Lines in which "bancaria" appears should be pulled from the data below.

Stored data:

^^^^^^^^

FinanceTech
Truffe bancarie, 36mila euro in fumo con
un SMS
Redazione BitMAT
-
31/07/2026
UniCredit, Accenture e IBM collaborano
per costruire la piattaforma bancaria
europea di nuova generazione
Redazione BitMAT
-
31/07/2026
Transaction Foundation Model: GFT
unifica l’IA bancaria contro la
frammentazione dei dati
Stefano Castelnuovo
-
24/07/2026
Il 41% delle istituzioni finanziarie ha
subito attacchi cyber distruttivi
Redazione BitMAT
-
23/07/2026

^^^^^^^^

Response for this exercise:
per costruire la piattaforma bancaria
unifica l’IA bancaria contro la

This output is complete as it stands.